The American economy is in a slow growth rut and needs to be revved up. Last week I surveyed a proposal for tax reform from the House Ways and Means Committee designed to do exactly this.
Its main features are:
- Consolidate the seven current individual tax rate brackets into just three: 12%, 25% and 33%.
- Dividends and capital gains are taxed at ½ of the above wage rates, depending on total income. This will encourage investment.
- The standard deduction of $12,600 (for joint returns) is raised to $24,000 and the $4,050 personal exemption is eliminated.

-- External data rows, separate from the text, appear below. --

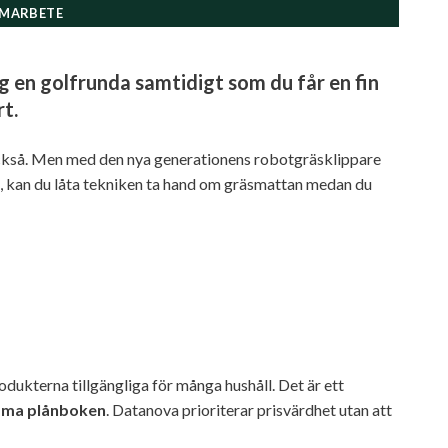
MARBETE
 en golfrunda samtidigt som du får en fin
t.
också. Men med den nya generationens robotgräsklippare
 kan du låta tekniken ta hand om gräsmattan medan du
odukterna tillgängliga för många hushåll. Det är ett
ömma plånboken
. Datanova prioriterar prisvärdhet utan att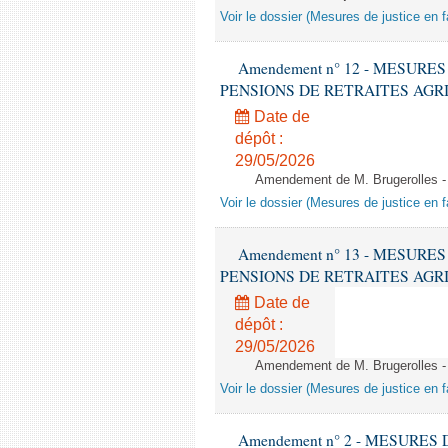
Voir le dossier (Mesures de justice en f
Amendement n° 12 - MESURE
PENSIONS DE RETRAITES AGRICOLES
Date de
dépôt :
29/05/2026
Amendement de M. Brugerolles - 
Voir le dossier (Mesures de justice en f
Amendement n° 13 - MESURE
PENSIONS DE RETRAITES AGRICOLES
Date de
dépôt :
29/05/2026
Amendement de M. Brugerolles - 
Voir le dossier (Mesures de justice en f
Amendement n° 2 - MESURES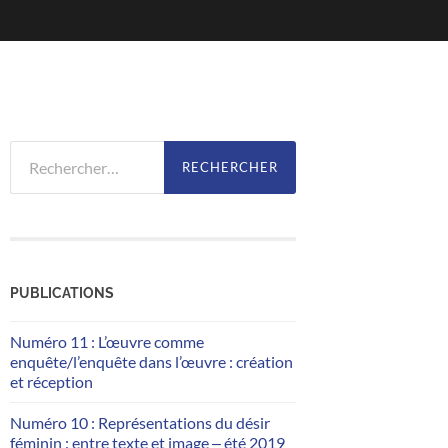
Rechercher :
PUBLICATIONS
Numéro 11 : L’œuvre comme
enquête/l’enquête dans l’œuvre : création
et réception
Numéro 10 : Représentations du désir
féminin : entre texte et image ‒ été 2019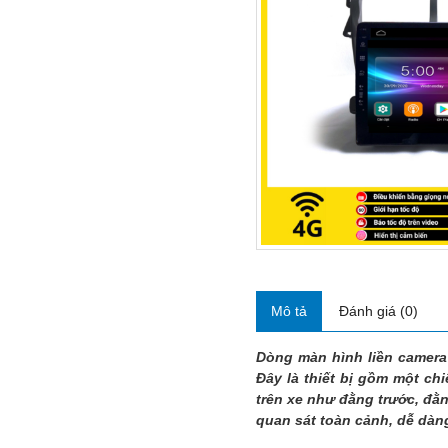
Mô tả
Đánh giá (0)
Dòng màn hình liền camer
Đây là thiết bị gồm một ch
trên xe như đằng trước, đằ
quan sát toàn cảnh, dễ dàng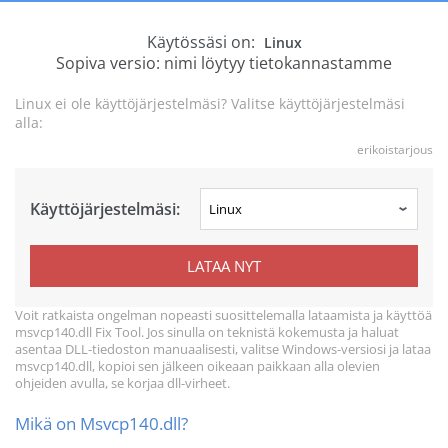
Käytössäsi on:
Linux
Sopiva versio: nimi löytyy tietokannastamme
Linux ei ole käyttöjärjestelmäsi? Valitse käyttöjärjestelmäsi
alla:
erikoistarjous
Käyttöjärjestelmäsi:
LATAA NYT
Voit ratkaista ongelman nopeasti suosittelemalla lataamista ja käyttöä
msvcp140.dll Fix Tool. Jos sinulla on teknistä kokemusta ja haluat
asentaa DLL-tiedoston manuaalisesti, valitse Windows-versiosi ja lataa
msvcp140.dll, kopioi sen jälkeen oikeaan paikkaan alla olevien
ohjeiden avulla, se korjaa dll-virheet.
Mikä on Msvcp140.dll?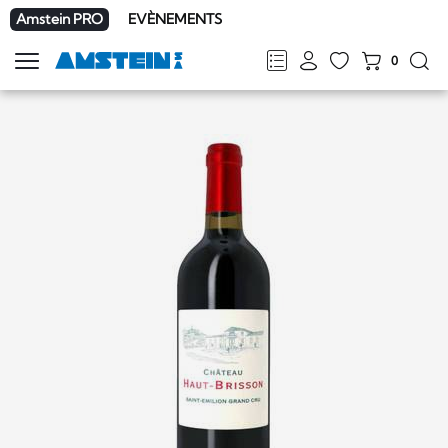
Amstein PRO
EVÈNEMENTS
0
Afficher
la
FR
DE
EN
IT
navigation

This means that fewer filers will itemize.
- In fact, all itemized deductions for individuals are eliminated except for mortgage interest and charitable contributions.
- The pass through tax rate for small businesses is capped at 25%. Full and immediate expensing for investments in new equipment and technology is allowed.
- The corporate tax rate will drop from 35% to 20%, paid for by eliminating dozens of exemptions, including interest expensing. A territorial system will be established so that multinational firms will no longer be taxed on earnings both abroad and at home.
The non-partisan Tax Foundation has analyzed the House tax plan and concludes that:
- The plan would significantly reduce marginal tax rates and the cost of capital which would lead over the long term to 9.1% higher GDP growth, 7.7% higher wages and an additional 1.7 million fulltime equivalent jobs.
- The plan would reduce federal revenue over a decade by $2.4 trillion on a static basis and $191 billion on a dynamic basis.
- On a dynamic basis, incomes for all income quintiles would increase by at least 8.4% over the long term.
Conclusion: TF’s analysis shows that the proposal is highly pro-growth. But it should also be made revenue neutral by, for example, limiting the mortgage interest deduction as much as necessary to accomplish this. We need to make the economy grow faster but we also need to shrink our annual deficits.